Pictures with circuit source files
***

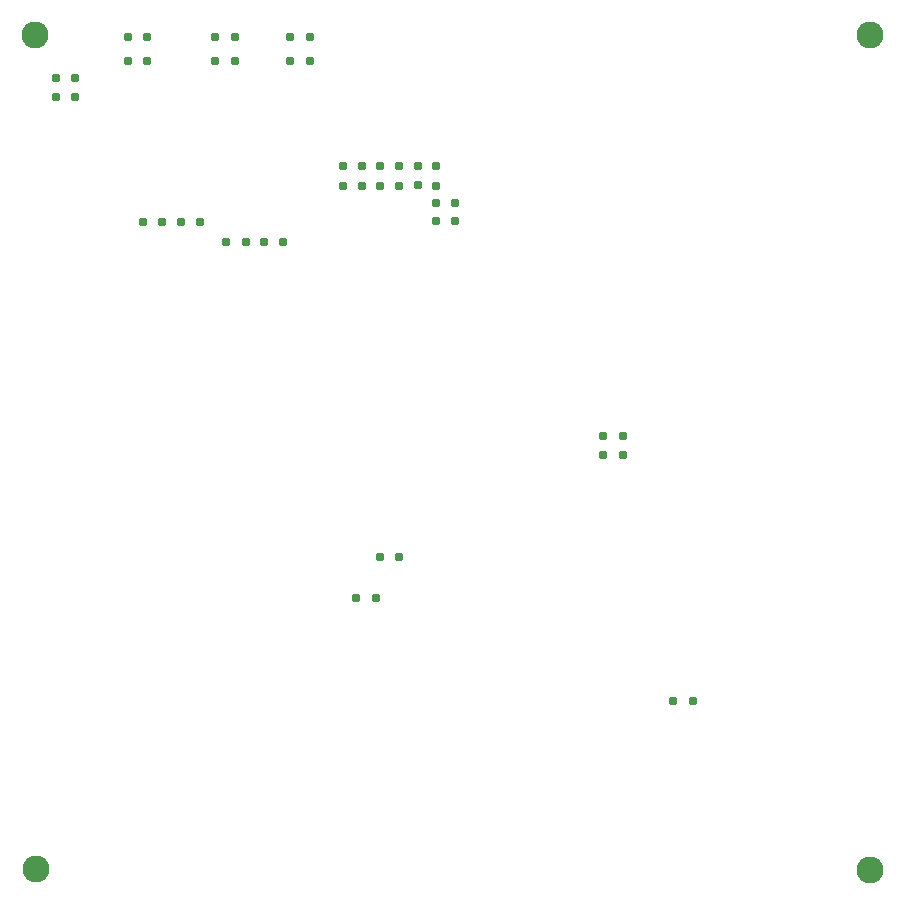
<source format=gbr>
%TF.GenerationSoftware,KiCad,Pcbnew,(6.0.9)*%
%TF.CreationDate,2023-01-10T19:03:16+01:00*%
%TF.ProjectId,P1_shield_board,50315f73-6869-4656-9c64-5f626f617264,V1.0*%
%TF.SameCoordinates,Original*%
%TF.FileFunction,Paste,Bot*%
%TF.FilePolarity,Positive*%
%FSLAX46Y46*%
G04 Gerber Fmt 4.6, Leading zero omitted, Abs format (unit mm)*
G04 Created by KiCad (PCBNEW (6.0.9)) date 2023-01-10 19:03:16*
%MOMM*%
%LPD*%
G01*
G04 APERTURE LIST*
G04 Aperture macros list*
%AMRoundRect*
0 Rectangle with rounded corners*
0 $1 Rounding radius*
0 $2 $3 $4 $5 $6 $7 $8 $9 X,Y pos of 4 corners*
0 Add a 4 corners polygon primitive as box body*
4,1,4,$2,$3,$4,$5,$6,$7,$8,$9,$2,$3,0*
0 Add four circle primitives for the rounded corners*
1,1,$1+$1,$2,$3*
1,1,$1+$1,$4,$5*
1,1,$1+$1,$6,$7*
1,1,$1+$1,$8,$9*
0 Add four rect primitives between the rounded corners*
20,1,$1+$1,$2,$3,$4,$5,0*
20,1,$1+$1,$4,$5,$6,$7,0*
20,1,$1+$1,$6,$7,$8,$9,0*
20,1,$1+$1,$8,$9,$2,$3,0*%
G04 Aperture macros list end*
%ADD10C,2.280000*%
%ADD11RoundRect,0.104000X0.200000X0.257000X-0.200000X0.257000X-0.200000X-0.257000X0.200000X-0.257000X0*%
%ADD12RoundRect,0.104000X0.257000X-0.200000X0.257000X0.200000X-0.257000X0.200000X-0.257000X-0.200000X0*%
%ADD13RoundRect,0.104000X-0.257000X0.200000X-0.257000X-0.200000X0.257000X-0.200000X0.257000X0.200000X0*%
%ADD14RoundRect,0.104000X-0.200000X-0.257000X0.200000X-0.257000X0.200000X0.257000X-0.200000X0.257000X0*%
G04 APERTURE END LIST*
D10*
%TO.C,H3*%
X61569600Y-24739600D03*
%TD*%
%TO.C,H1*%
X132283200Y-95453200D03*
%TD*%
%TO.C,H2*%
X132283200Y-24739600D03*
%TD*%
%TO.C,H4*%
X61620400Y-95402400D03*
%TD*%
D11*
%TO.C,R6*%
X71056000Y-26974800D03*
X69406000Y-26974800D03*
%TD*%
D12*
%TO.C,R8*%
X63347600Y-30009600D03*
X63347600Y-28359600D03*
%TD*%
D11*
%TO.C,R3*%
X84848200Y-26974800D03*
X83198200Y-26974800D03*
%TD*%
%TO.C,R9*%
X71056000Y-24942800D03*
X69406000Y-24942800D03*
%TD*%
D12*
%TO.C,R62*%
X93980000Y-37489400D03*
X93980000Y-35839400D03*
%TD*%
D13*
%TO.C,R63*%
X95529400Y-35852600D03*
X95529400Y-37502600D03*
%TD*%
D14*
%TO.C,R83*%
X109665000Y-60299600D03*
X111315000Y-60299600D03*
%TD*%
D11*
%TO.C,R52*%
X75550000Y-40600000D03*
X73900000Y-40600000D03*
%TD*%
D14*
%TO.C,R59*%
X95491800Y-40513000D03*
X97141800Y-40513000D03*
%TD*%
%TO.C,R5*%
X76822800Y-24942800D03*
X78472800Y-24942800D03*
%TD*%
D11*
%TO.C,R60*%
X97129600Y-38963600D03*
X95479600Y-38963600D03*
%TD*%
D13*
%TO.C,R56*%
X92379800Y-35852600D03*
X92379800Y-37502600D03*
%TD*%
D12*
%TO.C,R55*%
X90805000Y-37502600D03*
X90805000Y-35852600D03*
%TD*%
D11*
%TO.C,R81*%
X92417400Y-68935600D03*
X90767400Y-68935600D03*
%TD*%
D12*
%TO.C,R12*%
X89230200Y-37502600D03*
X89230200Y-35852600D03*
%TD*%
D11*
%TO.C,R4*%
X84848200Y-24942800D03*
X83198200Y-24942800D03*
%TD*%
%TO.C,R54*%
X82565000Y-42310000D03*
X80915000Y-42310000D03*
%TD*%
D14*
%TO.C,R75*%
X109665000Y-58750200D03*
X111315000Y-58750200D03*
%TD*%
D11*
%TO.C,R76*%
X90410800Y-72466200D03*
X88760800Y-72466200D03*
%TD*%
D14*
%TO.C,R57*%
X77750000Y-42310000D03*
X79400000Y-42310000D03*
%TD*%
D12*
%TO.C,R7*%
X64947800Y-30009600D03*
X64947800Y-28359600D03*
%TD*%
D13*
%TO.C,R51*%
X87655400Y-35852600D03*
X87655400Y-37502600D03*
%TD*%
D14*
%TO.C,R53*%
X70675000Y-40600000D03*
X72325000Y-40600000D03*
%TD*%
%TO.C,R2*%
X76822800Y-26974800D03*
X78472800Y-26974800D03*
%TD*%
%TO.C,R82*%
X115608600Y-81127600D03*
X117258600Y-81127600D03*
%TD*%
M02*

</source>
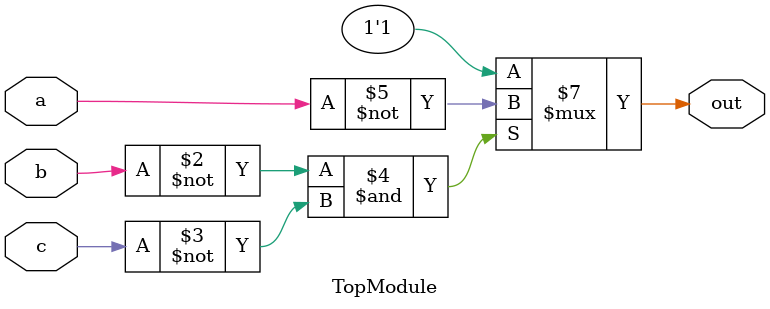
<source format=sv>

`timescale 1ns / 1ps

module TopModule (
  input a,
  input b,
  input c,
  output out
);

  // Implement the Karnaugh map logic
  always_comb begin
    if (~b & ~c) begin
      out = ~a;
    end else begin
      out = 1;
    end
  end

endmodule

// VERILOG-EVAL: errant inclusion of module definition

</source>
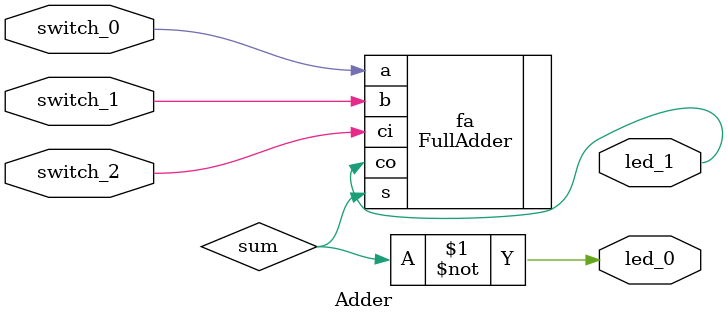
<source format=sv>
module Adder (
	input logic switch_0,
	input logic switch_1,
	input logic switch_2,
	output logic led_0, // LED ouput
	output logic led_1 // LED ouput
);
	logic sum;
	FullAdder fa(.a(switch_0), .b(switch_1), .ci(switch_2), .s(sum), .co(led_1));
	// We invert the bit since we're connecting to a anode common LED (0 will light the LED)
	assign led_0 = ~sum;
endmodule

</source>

***

## Work task
Could you find every line in the records above that contains the word "output" and copy it?

## Response
  output out
	output logic led_0, // LED ouput
	output logic led_1 // LED ouput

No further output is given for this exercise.